§ Exercise task:
Reproduce all of the data below character for character, leaving out the pictures.

§ Data provided:
· · · · ·
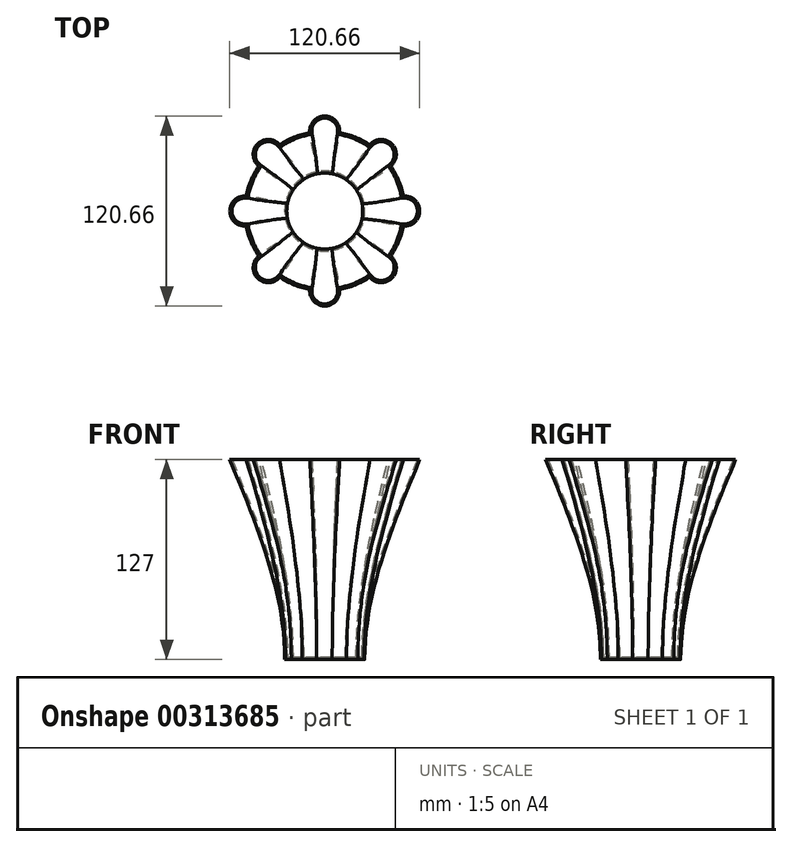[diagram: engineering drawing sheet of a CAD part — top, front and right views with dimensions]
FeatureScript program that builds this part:
annotation { "Feature Type Name" : "Feature", "Feature Type Description" : "" }
export const myFeature = defineFeature(function(context is Context, id is Id, definition is map)
    precondition{}
    {
        {
            var Q0;
            Q0=qCreatedBy(makeId("Top.planeOp"),FACE);
            var sketch = newSketch(context, id + "F0", { "sketchPlane" : qUnion([Q0])});
            skCircle(sketch, "E0", {"center": v(0, 0) * mm, "radius": 25.4 * mm});
            skPoint(sketch, "E1", {"position": v(-25.4, 0) * mm});
            skSolve(sketch);
        }
        {
            var Q0;
            Q0=qCreatedBy(makeId("Top.planeOp"),FACE);
            cPlane(context, id + "F1", {"entities" : qUnion([Q0]), "cplaneType" : CPlaneType.OFFSET, "offset" : 127 * mm, "width" : 152.4 * mm, "height" : 152.4 * mm});
        }
        {
            var Q0;
            Q0=qCreatedBy(id+"F1.planeOp",FACE);
            var sketch = newSketch(context, id + "F2", { "sketchPlane" : qUnion([Q0])});
            skArc(sketch, "E2", {"start": v(-42, 28.58) * mm, "mid": v(-46.93, 19.44) * mm, "end": v(-49.9, 9.48) * mm});
            skArc(sketch, "E3", {"start": v(49.9, -9.48) * mm, "mid": v(60.33, 0) * mm, "end": v(49.9, 9.48) * mm});
            skArc(sketch, "E4.1.0", {"start": v(42, 28.58) * mm, "mid": v(42.66, 42.66) * mm, "end": v(28.58, 42) * mm});
            skArc(sketch, "E4.2.0", {"start": v(9.48, 49.9) * mm, "mid": v(0, 60.33) * mm, "end": v(-9.48, 49.9) * mm});
            skArc(sketch, "E5.2.3.0", {"start": v(-28.58, 42) * mm, "mid": v(-42.66, 42.66) * mm, "end": v(-42, 28.58) * mm});
            skArc(sketch, "E5.2.4.0", {"start": v(-49.9, 9.48) * mm, "mid": v(-60.33, 0) * mm, "end": v(-49.9, -9.48) * mm});
            skArc(sketch, "E5.2.5.0", {"start": v(-42, -28.58) * mm, "mid": v(-42.66, -42.66) * mm, "end": v(-28.58, -42) * mm});
            skArc(sketch, "E5.2.6.0", {"start": v(-9.48, -49.9) * mm, "mid": v(0, -60.33) * mm, "end": v(9.48, -49.9) * mm});
            skArc(sketch, "E5.2.7.0", {"start": v(28.58, -42) * mm, "mid": v(42.66, -42.66) * mm, "end": v(42, -28.58) * mm});
            skArc(sketch, "E6.trimOffspring", {"start": v(-49.9, -9.48) * mm, "mid": v(-46.93, -19.44) * mm, "end": v(-42, -28.58) * mm});
            skArc(sketch, "E7.trimOffspring", {"start": v(-9.48, 49.9) * mm, "mid": v(-19.44, 46.93) * mm, "end": v(-28.58, 42) * mm});
            skArc(sketch, "E8.trimOffspring", {"start": v(28.58, 42) * mm, "mid": v(19.44, 46.93) * mm, "end": v(9.48, 49.9) * mm});
            skArc(sketch, "E9.trimOffspring", {"start": v(49.9, 9.48) * mm, "mid": v(46.93, 19.44) * mm, "end": v(42, 28.58) * mm});
            skArc(sketch, "E10.trimOffspring", {"start": v(42, -28.58) * mm, "mid": v(46.93, -19.44) * mm, "end": v(49.9, -9.48) * mm});
            skArc(sketch, "E11.trimOffspring", {"start": v(9.48, -49.9) * mm, "mid": v(19.44, -46.93) * mm, "end": v(28.58, -42) * mm});
            skArc(sketch, "E12.trimOffspring", {"start": v(-28.58, -42) * mm, "mid": v(-19.44, -46.93) * mm, "end": v(-9.48, -49.9) * mm});
            skSolve(sketch);
        }
        {
            var Q0;
            Q0=makeQuery(id+"F0.imprint","IMPRINT",FACE,{"disambiguationData":[TD([[makeQuery(id+"F0.imprint","IMPRINT",EDGE,{"derivedFrom":sQuery(id+"F0.wireOp",EDGE,"E0")}),1.0]])]});
            var Q1;
            Q1=makeQuery(id+"F2.imprint","IMPRINT",FACE,{"disambiguationData":[TD([[makeQuery(id+"F2.imprint","IMPRINT",EDGE,{"derivedFrom":sQuery(id+"F2.wireOp",EDGE,"E2")}),1.0]])]});
            loft(context, id + "F3", {"startCondition" : LoftEndDerivativeType.NORMAL_TO_PROFILE, "startMagnitude" : 1, "sheetProfilesArray" : [{ "sheetProfileEntities" : qUnion([Q0]) }, { "sheetProfileEntities" : qUnion([Q1]) }]});
        }
        {
            var Q0;
            Q0=makeQuery(id+"F3.opLoft","CAP_FACE",FACE,{"disambiguationData":[OSD([makeQuery(id+"F2.imprint","IMPRINT",FACE,{"disambiguationData":[TD([[makeQuery(id+"F2.imprint","IMPRINT",EDGE,{"derivedFrom":sQuery(id+"F2.wireOp",EDGE,"E2")}),1.0]])]})])],"isStart":true});
            var Q1;
            Q1=makeQuery(id+"F3.opLoft","SWEPT_BODY",BODY,{"disambiguationData":[OSD([makeQuery(id+"F0.imprint","IMPRINT",FACE,{"disambiguationData":[TD([[makeQuery(id+"F0.imprint","IMPRINT",EDGE,{"derivedFrom":sQuery(id+"F0.wireOp",EDGE,"E0")}),1.0]])]}),makeQuery(id+"F2.imprint","IMPRINT",FACE,{"disambiguationData":[TD([[makeQuery(id+"F2.imprint","IMPRINT",EDGE,{"derivedFrom":sQuery(id+"F2.wireOp",EDGE,"E2")}),1.0]])]})])]});
            shell(context, id + "F4", {"entities" : qUnion([Q0]), "parts" : qUnion([Q1]), "thickness" : 1.27 * mm});
        }
    });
· · · · ·
§ Complete answer:
[diagram: engineering drawing sheet of a CAD part — top, front and right views with dimensions]
FeatureScript program that builds this part:
annotation { "Feature Type Name" : "Feature", "Feature Type Description" : "" }
export const myFeature = defineFeature(function(context is Context, id is Id, definition is map)
    precondition{}
    {
        {
            var Q0;
            Q0=qCreatedBy(makeId("Top.planeOp"),FACE);
            var sketch = newSketch(context, id + "F0", { "sketchPlane" : qUnion([Q0])});
            skCircle(sketch, "E0", {"center": v(0, 0) * mm, "radius": 25.4 * mm});
            skPoint(sketch, "E1", {"position": v(-25.4, 0) * mm});
            skSolve(sketch);
        }
        {
            var Q0;
            Q0=qCreatedBy(makeId("Top.planeOp"),FACE);
            cPlane(context, id + "F1", {"entities" : qUnion([Q0]), "cplaneType" : CPlaneType.OFFSET, "offset" : 127 * mm, "width" : 152.4 * mm, "height" : 152.4 * mm});
        }
        {
            var Q0;
            Q0=qCreatedBy(id+"F1.planeOp",FACE);
            var sketch = newSketch(context, id + "F2", { "sketchPlane" : qUnion([Q0])});
            skArc(sketch, "E2", {"start": v(-42, 28.58) * mm, "mid": v(-46.93, 19.44) * mm, "end": v(-49.9, 9.48) * mm});
            skArc(sketch, "E3", {"start": v(49.9, -9.48) * mm, "mid": v(60.33, 0) * mm, "end": v(49.9, 9.48) * mm});
            skArc(sketch, "E4.1.0", {"start": v(42, 28.58) * mm, "mid": v(42.66, 42.66) * mm, "end": v(28.58, 42) * mm});
            skArc(sketch, "E4.2.0", {"start": v(9.48, 49.9) * mm, "mid": v(0, 60.33) * mm, "end": v(-9.48, 49.9) * mm});
            skArc(sketch, "E5.2.3.0", {"start": v(-28.58, 42) * mm, "mid": v(-42.66, 42.66) * mm, "end": v(-42, 28.58) * mm});
            skArc(sketch, "E5.2.4.0", {"start": v(-49.9, 9.48) * mm, "mid": v(-60.33, 0) * mm, "end": v(-49.9, -9.48) * mm});
            skArc(sketch, "E5.2.5.0", {"start": v(-42, -28.58) * mm, "mid": v(-42.66, -42.66) * mm, "end": v(-28.58, -42) * mm});
            skArc(sketch, "E5.2.6.0", {"start": v(-9.48, -49.9) * mm, "mid": v(0, -60.33) * mm, "end": v(9.48, -49.9) * mm});
            skArc(sketch, "E5.2.7.0", {"start": v(28.58, -42) * mm, "mid": v(42.66, -42.66) * mm, "end": v(42, -28.58) * mm});
            skArc(sketch, "E6.trimOffspring", {"start": v(-49.9, -9.48) * mm, "mid": v(-46.93, -19.44) * mm, "end": v(-42, -28.58) * mm});
            skArc(sketch, "E7.trimOffspring", {"start": v(-9.48, 49.9) * mm, "mid": v(-19.44, 46.93) * mm, "end": v(-28.58, 42) * mm});
            skArc(sketch, "E8.trimOffspring", {"start": v(28.58, 42) * mm, "mid": v(19.44, 46.93) * mm, "end": v(9.48, 49.9) * mm});
            skArc(sketch, "E9.trimOffspring", {"start": v(49.9, 9.48) * mm, "mid": v(46.93, 19.44) * mm, "end": v(42, 28.58) * mm});
            skArc(sketch, "E10.trimOffspring", {"start": v(42, -28.58) * mm, "mid": v(46.93, -19.44) * mm, "end": v(49.9, -9.48) * mm});
            skArc(sketch, "E11.trimOffspring", {"start": v(9.48, -49.9) * mm, "mid": v(19.44, -46.93) * mm, "end": v(28.58, -42) * mm});
            skArc(sketch, "E12.trimOffspring", {"start": v(-28.58, -42) * mm, "mid": v(-19.44, -46.93) * mm, "end": v(-9.48, -49.9) * mm});
            skSolve(sketch);
        }
        {
            var Q0;
            Q0=makeQuery(id+"F0.imprint","IMPRINT",FACE,{"disambiguationData":[TD([[makeQuery(id+"F0.imprint","IMPRINT",EDGE,{"derivedFrom":sQuery(id+"F0.wireOp",EDGE,"E0")}),1.0]])]});
            var Q1;
            Q1=makeQuery(id+"F2.imprint","IMPRINT",FACE,{"disambiguationData":[TD([[makeQuery(id+"F2.imprint","IMPRINT",EDGE,{"derivedFrom":sQuery(id+"F2.wireOp",EDGE,"E2")}),1.0]])]});
            loft(context, id + "F3", {"startCondition" : LoftEndDerivativeType.NORMAL_TO_PROFILE, "startMagnitude" : 1, "sheetProfilesArray" : [{ "sheetProfileEntities" : qUnion([Q0]) }, { "sheetProfileEntities" : qUnion([Q1]) }]});
        }
        {
            var Q0;
            Q0=makeQuery(id+"F3.opLoft","CAP_FACE",FACE,{"disambiguationData":[OSD([makeQuery(id+"F2.imprint","IMPRINT",FACE,{"disambiguationData":[TD([[makeQuery(id+"F2.imprint","IMPRINT",EDGE,{"derivedFrom":sQuery(id+"F2.wireOp",EDGE,"E2")}),1.0]])]})])],"isStart":true});
            var Q1;
            Q1=makeQuery(id+"F3.opLoft","SWEPT_BODY",BODY,{"disambiguationData":[OSD([makeQuery(id+"F0.imprint","IMPRINT",FACE,{"disambiguationData":[TD([[makeQuery(id+"F0.imprint","IMPRINT",EDGE,{"derivedFrom":sQuery(id+"F0.wireOp",EDGE,"E0")}),1.0]])]}),makeQuery(id+"F2.imprint","IMPRINT",FACE,{"disambiguationData":[TD([[makeQuery(id+"F2.imprint","IMPRINT",EDGE,{"derivedFrom":sQuery(id+"F2.wireOp",EDGE,"E2")}),1.0]])]})])]});
            shell(context, id + "F4", {"entities" : qUnion([Q0]), "parts" : qUnion([Q1]), "thickness" : 1.27 * mm});
        }
    });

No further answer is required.